12 points by y3sar 1087 days ago
I am a self taught programmer and ML engineer. At work I find myself usually downloading models from huggingaface and sometimes training them to get the job done. That is enough to impress people in my country. But I know I'm not a good ML engineer. I want to get good, real good, Andrej Karpathy good dare I say, How do I do it? I have done the Andrew Ng course and the Fast.ai course. Those got me into the field, but what do I do to thrive in this field. I really want to do some great work and help people. Great people from HN please tell me how can I level up as an ML engineer.

Thank you in advance

3 comments

Thank you for these my friend
> I really want to do some great work and help people.

Have you looked into ML compilation?

https://github.com/merrymercy/awesome-tensor-compilers

IMO there is low hanging fruit in the space between high performance ML compilers/runtimes and the actual projects people use. If you practice porting projects you use to these frameworks, that would give you a massive performance edge.
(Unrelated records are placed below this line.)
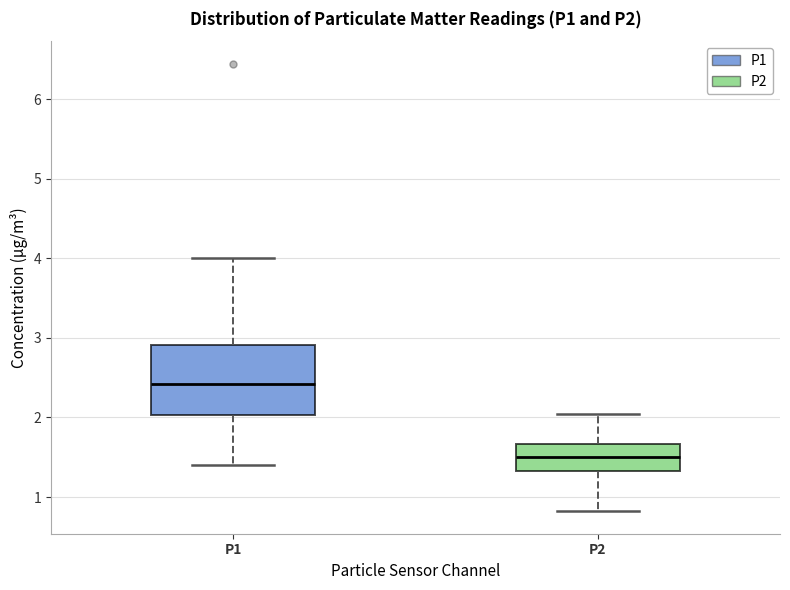

Comparing the boxes themselves (not the whiskers), which one is the tallest?

P1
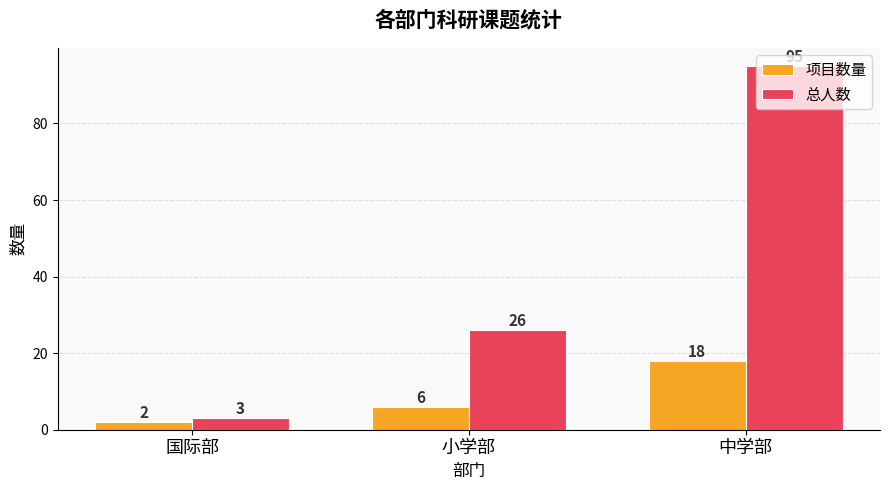

How many data points does each series have?

3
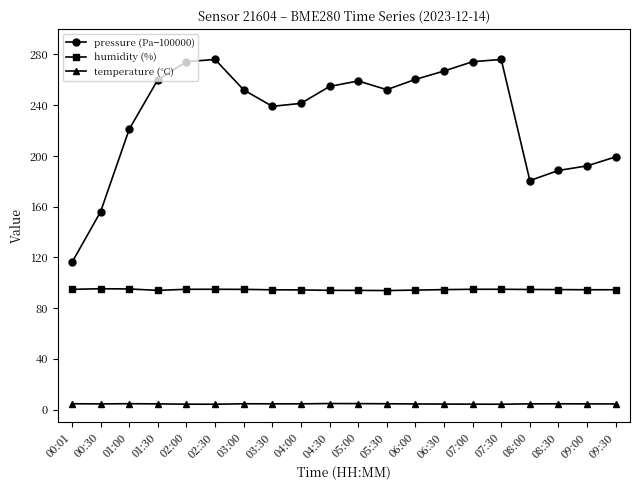

Which series has the widest spread of values?

pressure (Pa−100000)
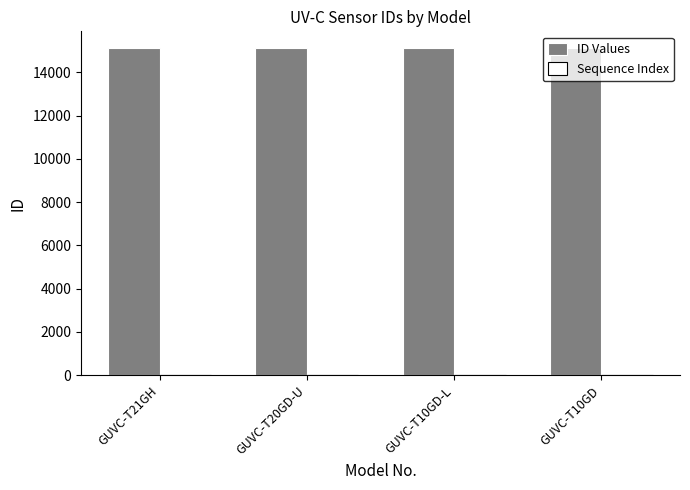

The ID Values series shows 15138 at GUVC-T10GD. True or false?

True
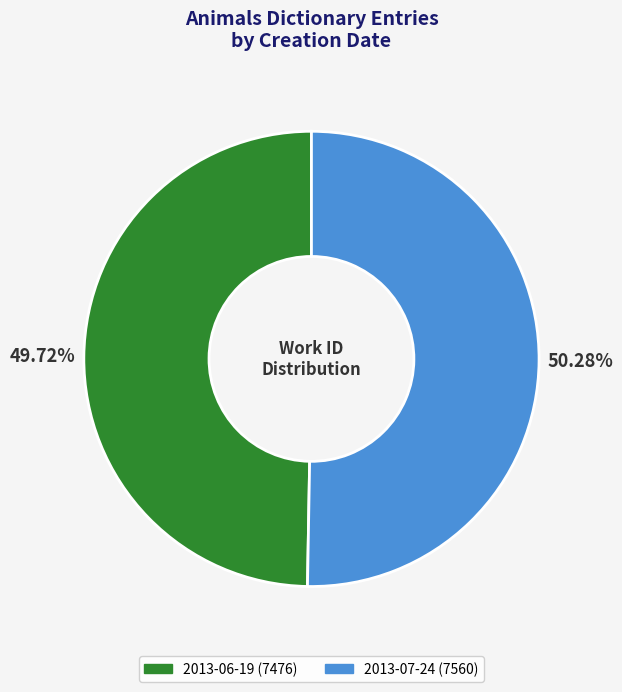

Does any single category account for the majority?

Yes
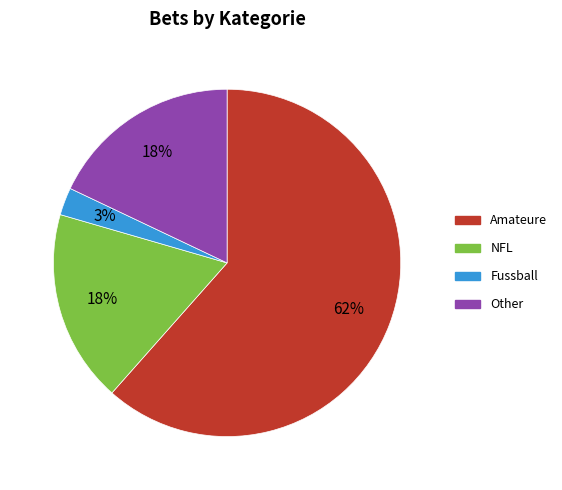

Which category accounts for the majority?

Amateure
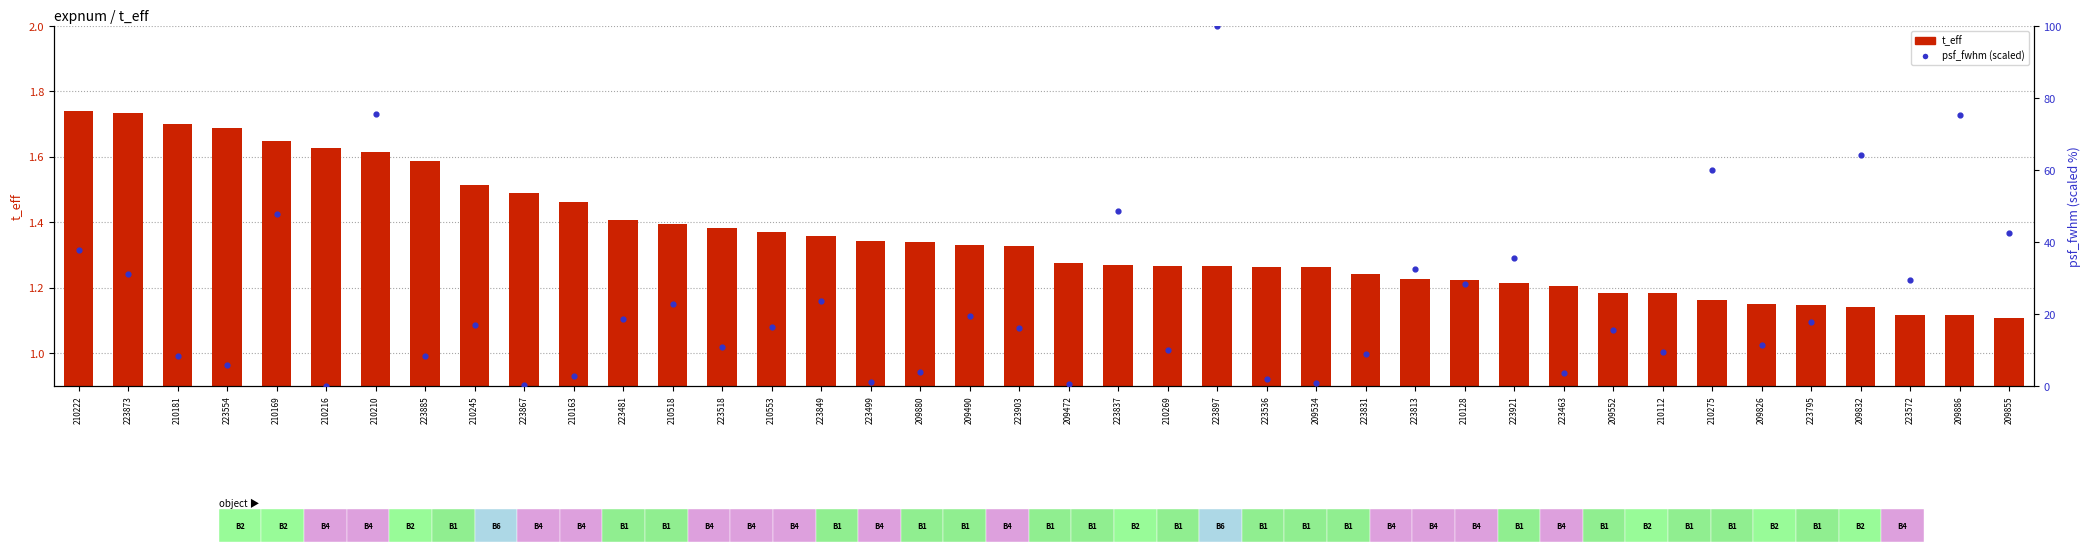

Is the value of psf_fwhm (scaled) at 210163 greater than the value of t_eff at 223536?

Yes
So porting architectures for these compilation libraries. I was already doing this for tinygrad. Was trying to port a vq vae model. But I guess tiny grad is not ML compilation. Thank you for this.
What does thriving in this field look like to you? Getting a job at a certain company, getting a certain type of job, making a side project that reaches a certain level of success, making a startup that reaches a certain level, just having fun and making things you love, making things that a handful of users love, something else
By thriving what I meant was be a really skillful person in the field. But to answer your question definitely building things a handful of people love is my goal. Can you tell me how to improve ML skills?
> But to answer your question definitely building things a handful of people love is my goal.

If that's your goal, then you might be better served by finding a group of users that you care about and can reach, understanding them deeply, and then only learning what you need to better solve the problems that really matter to them. You might end up needing to learn ML skills, you might end up needing to learn design, sales, copywriting, other domain-specific skills, and so on.